Haupz Blog

... still a totally disordered mix

Anki

2022-07-27 — Michael Haupt

At the beginning of this year, I took a two-week intensive course to learn some basic Chinese. The intense vocabulary and letter memorisation that came with this refreshed my interest in flash cards. Preferably in an electronic form that synchronises across devices.

Thankfully, there's Anki. Note that this is an unpaid and unsolicited ad. I'm just very excited about this.

Anki runs in the browser, on desktop, and mobile. It synchronises flash card decks across all of these seamlessly. It has a price tag on mobile, but it's worth it.

What makes Anki really strong is that the design of flash cards is up to the user. There are HTML and CSS templates. It also automatically generates multiple cards from any entered content; that is, if you have a note describing a front and back side of a card, it'll generate two cards so that you can exercise the memorisation both ways. Of course, the note formats are also editable.

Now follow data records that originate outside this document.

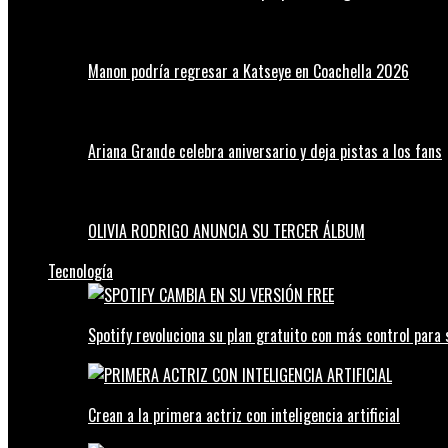
Manon podría regresar a Katseye en Coachella 2026
Ariana Grande celebra aniversario y deja pistas a los fans
OLIVIA RODRIGO ANUNCIA SU TERCER ÁLBUM
Tecnología
Spotify revoluciona su plan gratuito con más control para 
Crean a la primera actriz con inteligencia artificial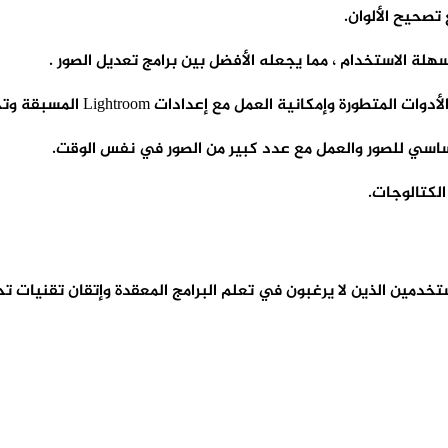
ل مع إعدادات Lightroom المسبقة وتحسين الصورة بنقرة واحدة فقط.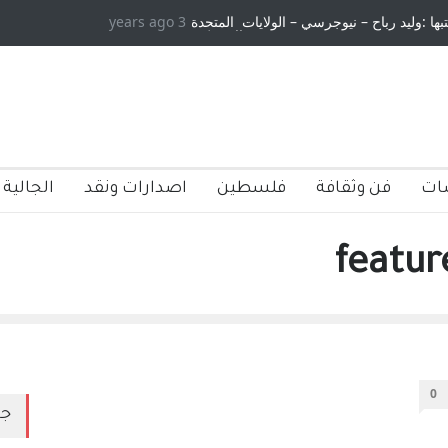
تبها :وليد رباح – نيوجرسي – الولايات المتحدة
3 years ago
الامريكية
ات
فن وثقافة
فلسطين
اصدارات ونقد
الجالية 
0
جد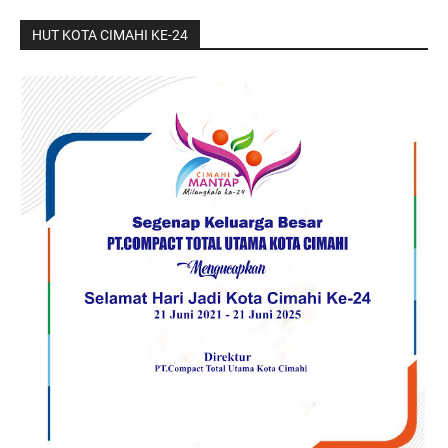
HUT KOTA CIMAHI KE-24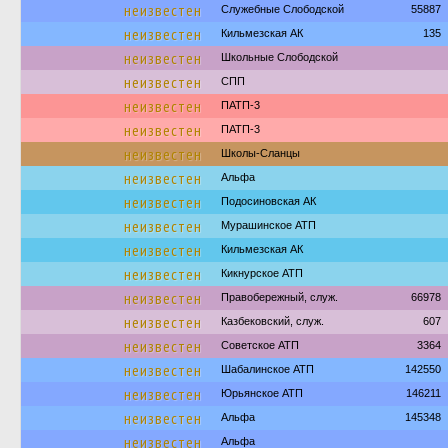
неизвестен
Служебные Слободской
55887
неизвестен
Кильмезская АК
135
неизвестен
Школьные Слободской
неизвестен
СПП
неизвестен
ПАТП-3
неизвестен
ПАТП-3
неизвестен
Школы-Сланцы
неизвестен
Альфа
неизвестен
Подосиновская АК
неизвестен
Мурашинское АТП
неизвестен
Кильмезская АК
неизвестен
Кикнурское АТП
неизвестен
Правобережный, служ.
66978
неизвестен
Казбековский, служ.
607
неизвестен
Советское АТП
3364
неизвестен
Шабалинское АТП
142550
неизвестен
Юрьянское АТП
146211
неизвестен
Альфа
145348
неизвестен
Альфа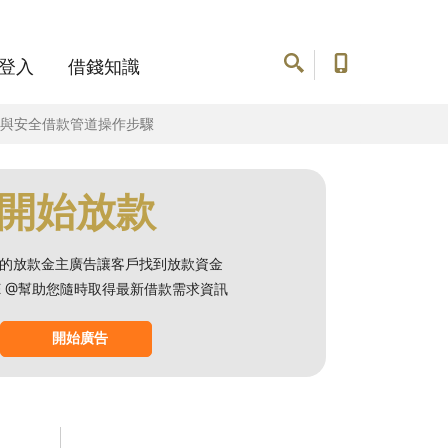
登入
借錢知識
訊與安全借款管道操作步驟
開始放款
的放款金主廣告讓客戶找到放款資金
NE @幫助您隨時取得最新借款需求資訊
開始廣告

In my case, with Chinese, my notes have three aspects: the German word, the Pinyin transcription of the Chinese word, and the Chinese letter. I've built three card templates - each of the three aspects can be the front side so that I can memorise everything in every way possible. When I add a new piece of vocabulary, three cards will be generated, and next time I go through the deck, I'll be given those three questions.

The spaced repetition logic in Anki, too, is configurable, of course. The amount of daily new cards is limited to a low number at first, but it can be changed for times of super intense learning (like these) to have a higher limit - and that's even possible to configure per deck.

Anki is a bit idiosyncratic at first, and takes some getting used to, but it's a true power tool. Definitely worth the price. Did I mention it has a plugin interface?